**Required task 1**
In the MacFormat column, what words describe the knife that could cut the testosterone?
**Required task 2**
Transcribe the rows word for word, from their first line through the line containing "skSolve(sketch);".

**Excerpt**
-- Start --
Inspired by a tweet from an old colleague of mine – bemoaning articles (such this one) which talk about how men and women interact differently with IT – I thought I'd post an antidote, a column I wrote back in issue 210 as a new, happened-to-be-female columnist started in the magazine.

 

Not that I want to drive you away, but if you flip the page just for a sec you’ll see that MacFormat has acquired a new columnist… and it’s a girl. I know: a female, in a computer magazine. Human sacrifice, dogs and cats living together, mass hysteria; everything we have held dear, all our frames of reference, all the basic human dignities that our forefathers fought and died for, swept away by a single email. It’s a momentous day, ladies and gentlemen.

And it’s a damn fine day. You could cut the testosterone in most computer magazines’ staff lineups with a knife. With a big, serrated, blood-stained, Steven Segal-style knife. Grrrrr. This, however, is a bad thing.
-- End --
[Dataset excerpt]
-- Start --
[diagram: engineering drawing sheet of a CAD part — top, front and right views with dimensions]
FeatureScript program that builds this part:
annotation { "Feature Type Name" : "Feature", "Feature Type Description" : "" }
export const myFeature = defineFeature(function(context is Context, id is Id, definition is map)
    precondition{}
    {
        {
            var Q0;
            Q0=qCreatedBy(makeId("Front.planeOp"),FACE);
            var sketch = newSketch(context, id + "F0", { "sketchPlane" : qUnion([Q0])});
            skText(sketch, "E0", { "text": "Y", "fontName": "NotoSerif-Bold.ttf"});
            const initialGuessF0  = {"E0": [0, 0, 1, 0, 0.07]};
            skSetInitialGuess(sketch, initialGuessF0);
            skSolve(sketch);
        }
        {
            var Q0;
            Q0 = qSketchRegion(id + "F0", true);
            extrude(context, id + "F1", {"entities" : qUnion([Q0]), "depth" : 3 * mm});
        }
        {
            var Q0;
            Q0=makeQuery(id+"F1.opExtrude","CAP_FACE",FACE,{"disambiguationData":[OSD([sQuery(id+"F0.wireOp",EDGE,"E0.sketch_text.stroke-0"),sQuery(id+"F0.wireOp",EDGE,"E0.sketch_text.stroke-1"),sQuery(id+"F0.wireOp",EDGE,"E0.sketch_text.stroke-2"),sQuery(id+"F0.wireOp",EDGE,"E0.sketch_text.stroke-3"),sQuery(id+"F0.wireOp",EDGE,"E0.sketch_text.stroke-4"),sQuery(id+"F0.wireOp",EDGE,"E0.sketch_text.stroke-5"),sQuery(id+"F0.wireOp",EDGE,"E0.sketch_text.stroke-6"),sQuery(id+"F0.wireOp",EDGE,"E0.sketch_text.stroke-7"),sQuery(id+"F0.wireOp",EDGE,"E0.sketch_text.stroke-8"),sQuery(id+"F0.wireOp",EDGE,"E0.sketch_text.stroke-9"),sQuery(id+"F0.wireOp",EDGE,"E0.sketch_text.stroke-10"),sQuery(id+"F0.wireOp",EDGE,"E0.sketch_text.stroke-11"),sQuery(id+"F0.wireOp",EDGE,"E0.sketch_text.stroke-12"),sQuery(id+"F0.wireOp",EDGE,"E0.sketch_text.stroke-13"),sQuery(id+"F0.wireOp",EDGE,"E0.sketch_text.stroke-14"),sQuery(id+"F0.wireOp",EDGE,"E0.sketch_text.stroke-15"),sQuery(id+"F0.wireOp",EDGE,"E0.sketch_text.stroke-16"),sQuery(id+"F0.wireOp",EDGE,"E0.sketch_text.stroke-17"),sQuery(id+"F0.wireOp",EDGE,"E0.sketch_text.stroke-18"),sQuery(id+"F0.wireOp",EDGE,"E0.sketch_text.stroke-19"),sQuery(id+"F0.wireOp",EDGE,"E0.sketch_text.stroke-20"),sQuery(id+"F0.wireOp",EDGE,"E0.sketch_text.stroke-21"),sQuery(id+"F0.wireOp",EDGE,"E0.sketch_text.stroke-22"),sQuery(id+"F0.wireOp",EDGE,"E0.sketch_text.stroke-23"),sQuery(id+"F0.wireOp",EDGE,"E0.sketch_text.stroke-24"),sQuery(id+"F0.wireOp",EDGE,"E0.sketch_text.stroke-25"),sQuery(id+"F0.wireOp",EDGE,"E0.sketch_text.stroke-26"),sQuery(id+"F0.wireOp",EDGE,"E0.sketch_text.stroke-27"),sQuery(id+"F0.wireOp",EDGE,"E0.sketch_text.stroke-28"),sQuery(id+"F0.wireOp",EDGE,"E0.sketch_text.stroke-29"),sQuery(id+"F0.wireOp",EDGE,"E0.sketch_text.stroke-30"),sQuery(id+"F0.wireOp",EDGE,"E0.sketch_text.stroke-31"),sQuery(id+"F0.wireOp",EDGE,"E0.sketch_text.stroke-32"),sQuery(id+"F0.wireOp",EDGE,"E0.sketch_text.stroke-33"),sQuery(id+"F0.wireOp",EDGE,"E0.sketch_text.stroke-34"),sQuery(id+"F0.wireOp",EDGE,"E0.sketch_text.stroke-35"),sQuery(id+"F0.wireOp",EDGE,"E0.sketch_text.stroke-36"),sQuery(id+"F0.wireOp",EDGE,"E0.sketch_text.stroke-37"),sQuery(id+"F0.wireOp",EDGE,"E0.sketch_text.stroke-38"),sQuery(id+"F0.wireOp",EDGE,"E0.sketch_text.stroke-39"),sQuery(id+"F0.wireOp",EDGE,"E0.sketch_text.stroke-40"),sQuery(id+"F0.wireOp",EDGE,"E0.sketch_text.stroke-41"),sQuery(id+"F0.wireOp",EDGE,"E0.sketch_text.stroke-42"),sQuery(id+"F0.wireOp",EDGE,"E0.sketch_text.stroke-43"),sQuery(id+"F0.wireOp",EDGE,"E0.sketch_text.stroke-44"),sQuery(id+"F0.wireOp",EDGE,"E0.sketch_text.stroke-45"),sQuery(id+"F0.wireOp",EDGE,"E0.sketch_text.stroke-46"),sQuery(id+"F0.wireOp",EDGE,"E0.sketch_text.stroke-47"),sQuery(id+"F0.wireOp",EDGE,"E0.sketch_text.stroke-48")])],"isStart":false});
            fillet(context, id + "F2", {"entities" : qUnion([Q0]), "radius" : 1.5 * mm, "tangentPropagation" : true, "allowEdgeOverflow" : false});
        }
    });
-- End --
**Worked solution 1**
big, serrated, blood-stained, Steven Segal-style

**Worked solution 2**
[diagram: engineering drawing sheet of a CAD part — top, front and right views with dimensions]
FeatureScript program that builds this part:
annotation { "Feature Type Name" : "Feature", "Feature Type Description" : "" }
export const myFeature = defineFeature(function(context is Context, id is Id, definition is map)
    precondition{}
    {
        {
            var Q0;
            Q0=qCreatedBy(makeId("Front.planeOp"),FACE);
            var sketch = newSketch(context, id + "F0", { "sketchPlane" : qUnion([Q0])});
            skText(sketch, "E0", { "text": "Y", "fontName": "NotoSerif-Bold.ttf"});
            const initialGuessF0  = {"E0": [0, 0, 1, 0, 0.07]};
            skSetInitialGuess(sketch, initialGuessF0);
            skSolve(sketch);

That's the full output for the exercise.